Llama2 70B SFT works fine.

Environment details Image: nvcr.io/nvidia/nemo:24.03.01.framework Using slurm cluster.

xjohnxjohn commented 4 months ago

@satheeshkatipomu What the tools you convert "Converted Llama2 70B base model checkpoint from huggingface to nemo format"?

satheeshkatipomu commented 4 months ago

I have used convert_llama_hf_to_nemo.py script to convert llama2 70B model from huggingface format to NeMo format.

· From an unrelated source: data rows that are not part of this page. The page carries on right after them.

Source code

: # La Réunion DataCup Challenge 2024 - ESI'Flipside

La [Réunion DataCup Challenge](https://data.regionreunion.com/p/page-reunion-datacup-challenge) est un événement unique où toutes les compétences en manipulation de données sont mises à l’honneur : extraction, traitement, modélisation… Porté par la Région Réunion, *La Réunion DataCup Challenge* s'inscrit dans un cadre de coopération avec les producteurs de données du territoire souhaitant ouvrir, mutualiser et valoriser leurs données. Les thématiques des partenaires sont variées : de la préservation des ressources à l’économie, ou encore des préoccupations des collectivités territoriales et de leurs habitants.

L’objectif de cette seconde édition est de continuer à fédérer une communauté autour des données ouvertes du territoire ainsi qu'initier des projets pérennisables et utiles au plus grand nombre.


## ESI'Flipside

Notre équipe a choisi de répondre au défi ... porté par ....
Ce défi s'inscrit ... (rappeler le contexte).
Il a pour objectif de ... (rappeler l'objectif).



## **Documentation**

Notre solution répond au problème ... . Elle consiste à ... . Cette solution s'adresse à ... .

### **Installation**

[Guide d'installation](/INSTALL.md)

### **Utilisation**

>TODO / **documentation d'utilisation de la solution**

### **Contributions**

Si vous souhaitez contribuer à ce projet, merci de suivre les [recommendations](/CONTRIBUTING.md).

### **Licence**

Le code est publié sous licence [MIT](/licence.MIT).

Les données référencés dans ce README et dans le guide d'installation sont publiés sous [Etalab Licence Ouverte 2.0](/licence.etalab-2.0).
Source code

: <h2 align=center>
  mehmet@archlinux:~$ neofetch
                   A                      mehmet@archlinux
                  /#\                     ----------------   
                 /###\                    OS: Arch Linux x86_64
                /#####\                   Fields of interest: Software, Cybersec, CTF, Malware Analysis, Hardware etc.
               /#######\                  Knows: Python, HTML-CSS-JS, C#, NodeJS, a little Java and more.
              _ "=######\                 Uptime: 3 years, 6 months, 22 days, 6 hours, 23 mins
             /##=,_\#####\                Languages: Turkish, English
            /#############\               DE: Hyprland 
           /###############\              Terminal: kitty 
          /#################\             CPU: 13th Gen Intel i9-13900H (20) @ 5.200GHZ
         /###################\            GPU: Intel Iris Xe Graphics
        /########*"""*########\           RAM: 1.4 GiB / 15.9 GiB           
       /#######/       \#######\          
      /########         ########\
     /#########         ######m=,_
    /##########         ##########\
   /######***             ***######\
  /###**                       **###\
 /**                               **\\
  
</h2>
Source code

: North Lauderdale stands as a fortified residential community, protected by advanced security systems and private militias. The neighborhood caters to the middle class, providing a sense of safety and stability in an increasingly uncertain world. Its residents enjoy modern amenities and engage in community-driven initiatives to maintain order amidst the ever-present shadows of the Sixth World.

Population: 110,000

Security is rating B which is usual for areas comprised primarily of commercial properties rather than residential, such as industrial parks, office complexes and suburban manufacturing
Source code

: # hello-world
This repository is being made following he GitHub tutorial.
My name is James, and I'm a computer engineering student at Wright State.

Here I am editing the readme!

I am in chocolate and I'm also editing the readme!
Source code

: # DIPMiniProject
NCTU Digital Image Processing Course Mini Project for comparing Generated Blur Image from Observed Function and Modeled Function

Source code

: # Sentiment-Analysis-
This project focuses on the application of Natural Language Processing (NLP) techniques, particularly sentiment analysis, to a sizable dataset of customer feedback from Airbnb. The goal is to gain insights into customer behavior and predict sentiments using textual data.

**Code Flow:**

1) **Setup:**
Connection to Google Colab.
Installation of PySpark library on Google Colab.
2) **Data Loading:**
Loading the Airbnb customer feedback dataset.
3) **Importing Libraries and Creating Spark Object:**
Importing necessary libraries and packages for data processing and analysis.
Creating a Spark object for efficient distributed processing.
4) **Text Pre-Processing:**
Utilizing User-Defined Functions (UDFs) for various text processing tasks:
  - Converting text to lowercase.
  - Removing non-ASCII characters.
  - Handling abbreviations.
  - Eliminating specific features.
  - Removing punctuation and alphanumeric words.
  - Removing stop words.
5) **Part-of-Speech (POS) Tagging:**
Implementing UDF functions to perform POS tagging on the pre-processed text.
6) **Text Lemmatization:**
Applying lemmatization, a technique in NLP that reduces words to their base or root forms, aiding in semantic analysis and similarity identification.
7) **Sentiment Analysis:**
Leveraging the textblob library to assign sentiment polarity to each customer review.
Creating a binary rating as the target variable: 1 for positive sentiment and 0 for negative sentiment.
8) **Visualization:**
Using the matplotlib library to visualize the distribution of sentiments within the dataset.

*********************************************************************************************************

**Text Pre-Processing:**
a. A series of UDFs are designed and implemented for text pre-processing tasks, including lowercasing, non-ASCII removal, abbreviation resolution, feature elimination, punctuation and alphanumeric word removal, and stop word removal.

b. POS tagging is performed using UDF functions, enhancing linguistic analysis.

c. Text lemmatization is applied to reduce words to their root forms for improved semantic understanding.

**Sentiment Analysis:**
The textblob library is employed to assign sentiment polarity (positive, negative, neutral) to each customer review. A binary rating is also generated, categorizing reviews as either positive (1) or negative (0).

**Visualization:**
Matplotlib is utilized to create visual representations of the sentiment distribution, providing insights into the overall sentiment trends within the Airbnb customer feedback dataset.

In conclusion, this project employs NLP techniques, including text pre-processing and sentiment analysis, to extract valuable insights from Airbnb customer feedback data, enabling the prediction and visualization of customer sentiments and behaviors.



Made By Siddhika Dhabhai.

Here is the exact command

python3 -u /opt/NeMo/scripts/checkpoint_converters/convert_llama_hf_to_nemo.py --input_name_or_path=/workspace/llama2_models --output_path=/workspace/llama2_models/llama2-70b-base.nemo
github-actions[bot] commented 3 months ago

This issue is stale because it has been open for 30 days with no activity. Remove stale label or comment or this will be closed in 7 days.

github-actions[bot] commented 2 months ago

This issue is stale because it has been open for 30 days with no activity. Remove stale label or comment or this will be closed in 7 days.

github-actions[bot] commented 2 months ago

This issue was closed because it has been inactive for 7 days since being marked as stale.

zirui commented 2 months ago

Is there any solution to this issue?